I realized that my relationship with food began in childhood. A luring smell was always the first thing that welcomed us at the door when we came home from school or after traveling miles to visit her.
My memories are mostly sensory. The tempting smell of her stews, the unique taste of her secret spices and the memory of watching her standing behind the stove, lovingly stirring for hours, staring at the food in the same tenderly way as at my father. Her huge pans with bubbling contents would be protected and controlled in the same fierce way she would protect her children.
It didn’t seem to bother her that we would devour a meal within 5 minutes, which took her at least 3 hours to make. Whenever we left food on our plate or didn’t have an appetite she was worried if we were sick or that we didn’t like her food. She would also remind of us of children who were less fortunate than us, encouraging us to always clean our plate and show our gratitude for our daily meal.
My parents never took us out for dinner. My father would say that no restaurant could beat my mother’s cooking and we all agreed. My mother took this as a compliment and never complained or seemed to mind that she never had a day off.
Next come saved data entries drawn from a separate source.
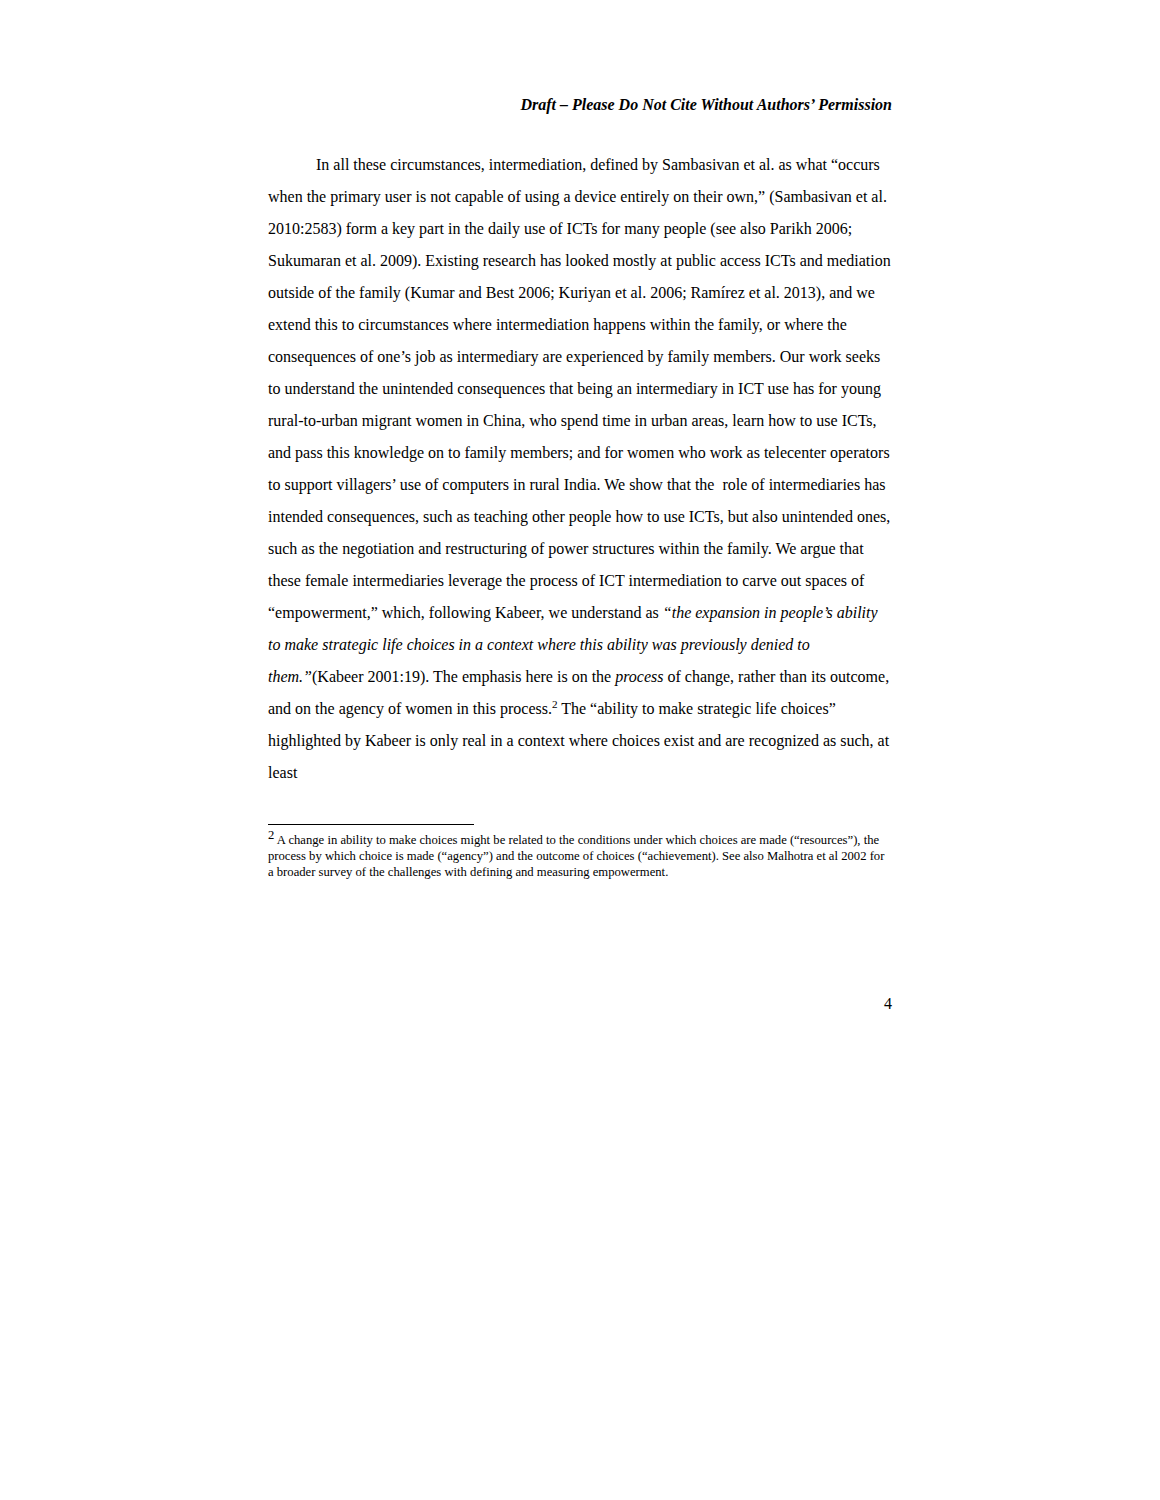Draft – Please Do Not Cite Without Authors’ Permission
In all these circumstances, intermediation, defined by Sambasivan et al. as what “occurs when the primary user is not capable of using a device entirely on their own,” (Sambasivan et al. 2010:2583) form a key part in the daily use of ICTs for many people (see also Parikh 2006; Sukumaran et al. 2009). Existing research has looked mostly at public access ICTs and mediation outside of the family (Kumar and Best 2006; Kuriyan et al. 2006; Ramírez et al. 2013), and we extend this to circumstances where intermediation happens within the family, or where the consequences of one’s job as intermediary are experienced by family members. Our work seeks to understand the unintended consequences that being an intermediary in ICT use has for young rural-to-urban migrant women in China, who spend time in urban areas, learn how to use ICTs, and pass this knowledge on to family members; and for women who work as telecenter operators to support villagers’ use of computers in rural India. We show that the role of intermediaries has intended consequences, such as teaching other people how to use ICTs, but also unintended ones, such as the negotiation and restructuring of power structures within the family. We argue that these female intermediaries leverage the process of ICT intermediation to carve out spaces of “empowerment,” which, following Kabeer, we understand as “the expansion in people’s ability to make strategic life choices in a context where this ability was previously denied to them.”(Kabeer 2001:19). The emphasis here is on the process of change, rather than its outcome, and on the agency of women in this process.2 The “ability to make strategic life choices” highlighted by Kabeer is only real in a context where choices exist and are recognized as such, at least
2 A change in ability to make choices might be related to the conditions under which choices are made (“resources”), the process by which choice is made (“agency”) and the outcome of choices (“achievement). See also Malhotra et al 2002 for a broader survey of the challenges with defining and measuring empowerment.
4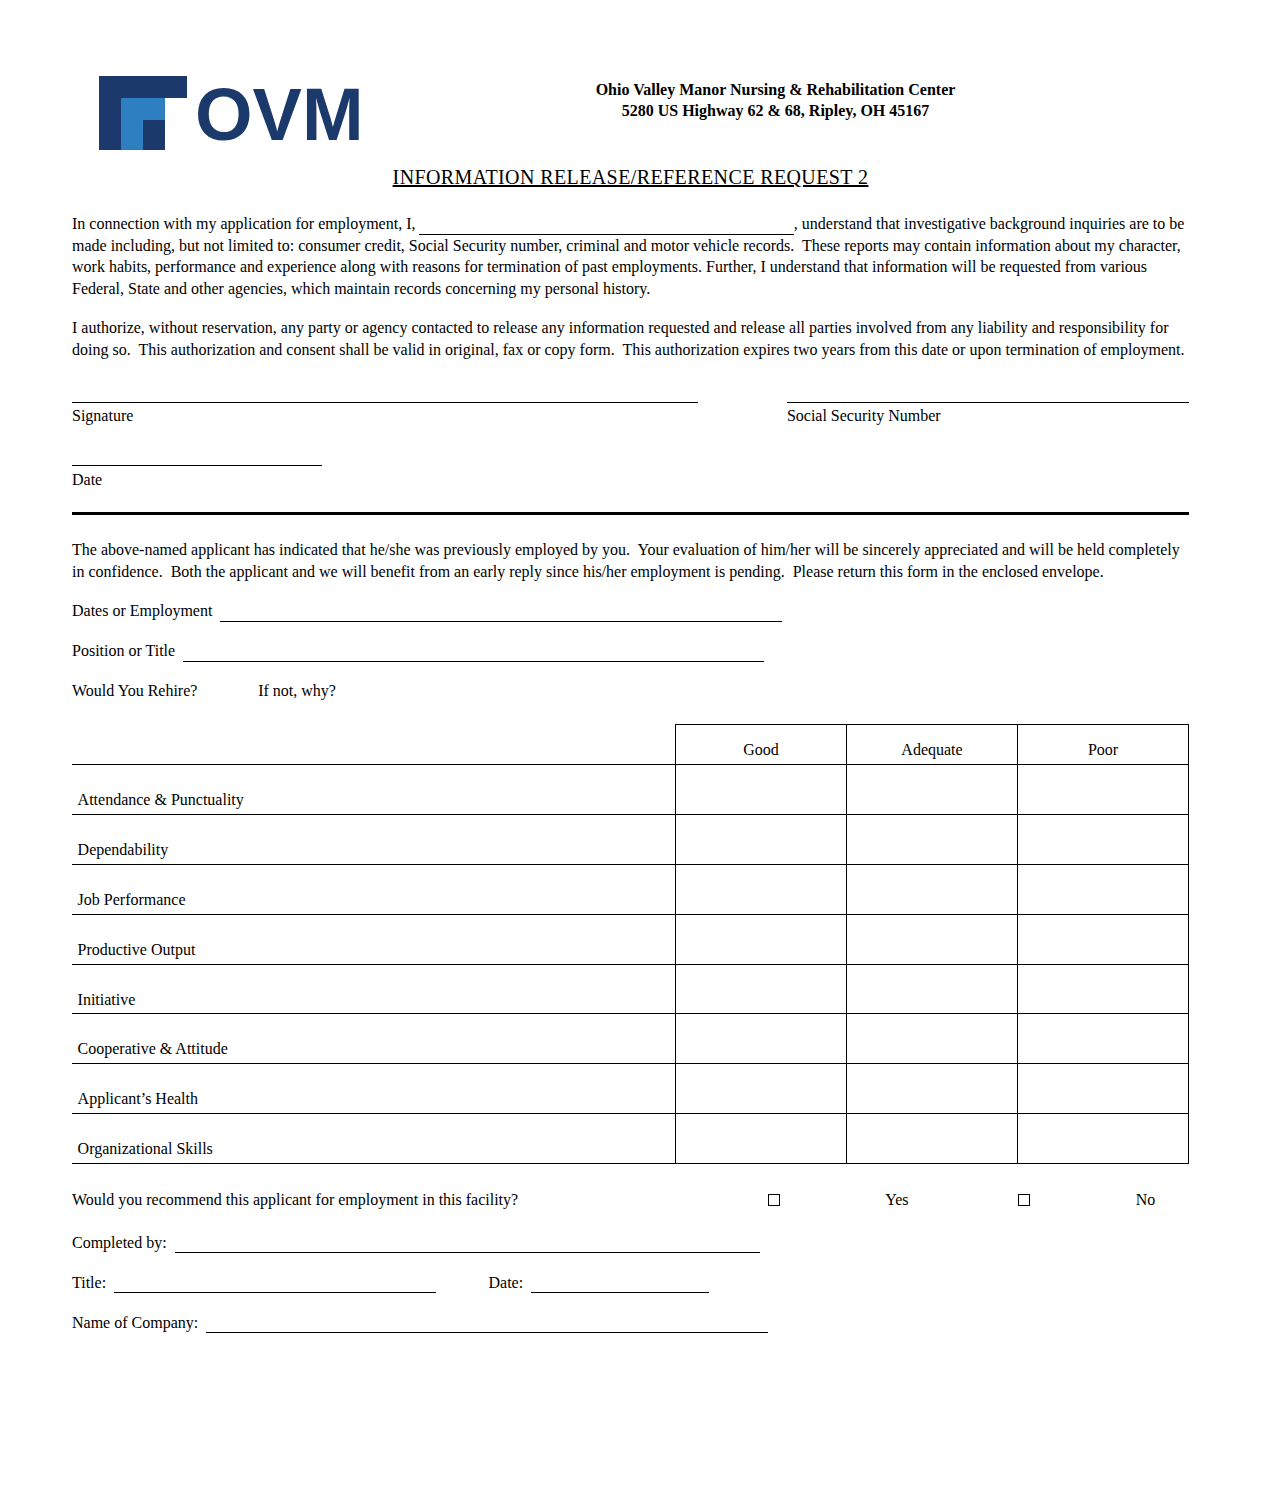OVM
Ohio Valley Manor Nursing & Rehabilitation Center
5280 US Highway 62 & 68, Ripley, OH 45167
INFORMATION RELEASE/REFERENCE REQUEST 2
In connection with my application for employment, I, , understand that investigative background inquiries are to be made including, but not limited to: consumer credit, Social Security number, criminal and motor vehicle records. These reports may contain information about my character, work habits, performance and experience along with reasons for termination of past employments. Further, I understand that information will be requested from various Federal, State and other agencies, which maintain records concerning my personal history.
I authorize, without reservation, any party or agency contacted to release any information requested and release all parties involved from any liability and responsibility for doing so. This authorization and consent shall be valid in original, fax or copy form. This authorization expires two years from this date or upon termination of employment.
| Signature | | Social Security Number |
Date
The above-named applicant has indicated that he/she was previously employed by you. Your evaluation of him/her will be sincerely appreciated and will be held completely in confidence. Both the applicant and we will benefit from an early reply since his/her employment is pending. Please return this form in the enclosed envelope.
Dates or Employment
Position or Title
Would You Rehire? If not, why?
| | Good | Adequate | Poor |
| --- | --- | --- | --- |
| Attendance & Punctuality | | | |
| Dependability | | | |
| Job Performance | | | |
| Productive Output | | | |
| Initiative | | | |
| Cooperative & Attitude | | | |
| Applicant’s Health | | | |
| Organizational Skills | | | |
Would you recommend this applicant for employment in this facility? Yes No
Completed by:
Title: Date:
Name of Company: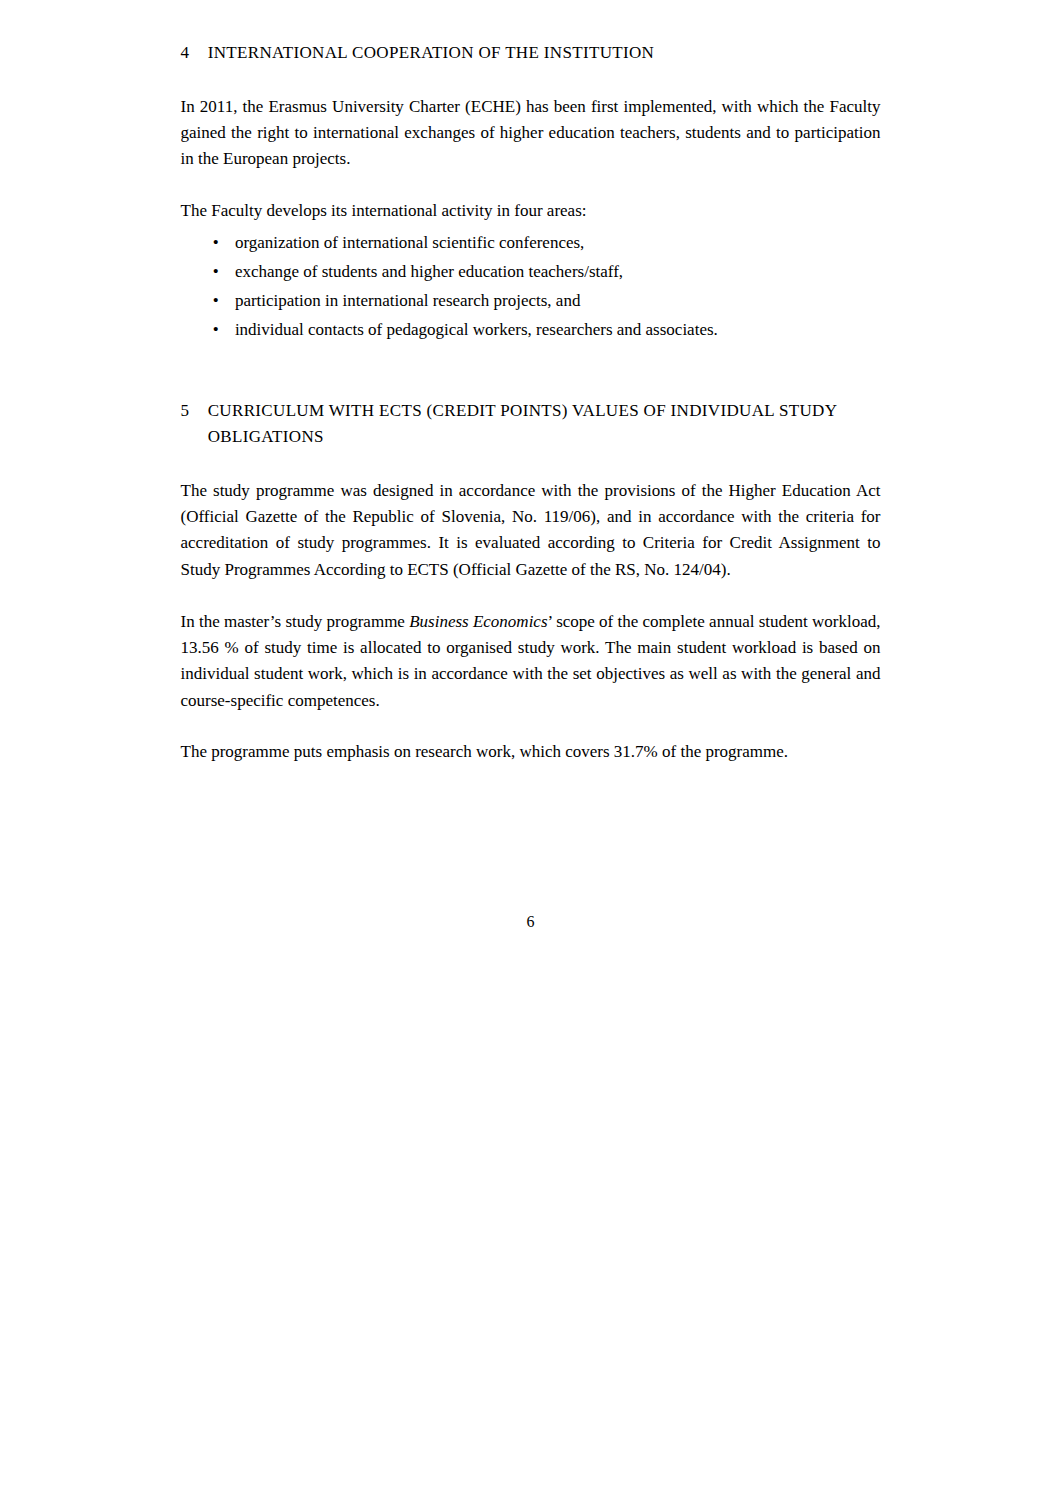4 INTERNATIONAL COOPERATION OF THE INSTITUTION
In 2011, the Erasmus University Charter (ECHE) has been first implemented, with which the Faculty gained the right to international exchanges of higher education teachers, students and to participation in the European projects.
The Faculty develops its international activity in four areas:
organization of international scientific conferences,
exchange of students and higher education teachers/staff,
participation in international research projects, and
individual contacts of pedagogical workers, researchers and associates.
5 CURRICULUM WITH ECTS (CREDIT POINTS) VALUES OF INDIVIDUAL STUDY OBLIGATIONS
The study programme was designed in accordance with the provisions of the Higher Education Act (Official Gazette of the Republic of Slovenia, No. 119/06), and in accordance with the criteria for accreditation of study programmes. It is evaluated according to Criteria for Credit Assignment to Study Programmes According to ECTS (Official Gazette of the RS, No. 124/04).
In the master’s study programme Business Economics’ scope of the complete annual student workload, 13.56 % of study time is allocated to organised study work. The main student workload is based on individual student work, which is in accordance with the set objectives as well as with the general and course-specific competences.
The programme puts emphasis on research work, which covers 31.7% of the programme.
6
After she passed away, 2 years ago, food still evokes the feeling of comfort, love, care and attention. She may not have been a soccer mom, nor was she patient enough to entertain us with playing games or telling bed time stories, but she never let us down in our basic needs…always going out of her way to nurture us with food. I still associate food with motherly concern for my well being, comfort and celebration.
However my relationship with food became toxic. Growing up, I became more dependent on food for feeling emotional safe and well. I still hear my mother’s soothing words:’ eat this…it will make you feel better' or 'you have to eat, otherwise you will get sick or faint during practice.’
If I don’t begin a new relationship with food that is based on feeding and nurturing a forty year old woman I will always depend on food to ‘feel better’ rather than to feel healthy.
This third week of my challenge, I will update my mother’s message with:’ you don’t need those extra calories, all that excessive fat and sugar will make you sick and you will have to become more active to stay healthy.’
In her eyes I always stayed her active little girl practicing martial arts, gymnastics and swimming. She refused to see that her girl was growing up and wide, but it is up to me to see reality. That bigger girl in the mirror will only grow bigger if she keeps eating like that little girl.
I wonder if it is possible to really ever break free from this emotional eating, this bond with my childhood, this invisible thread with my mother, and learn to eat for the right reasons but this week I am going to take the first steps.
Are there other ‘girls’ who recognize this and have outgrown their childhood relationship with food?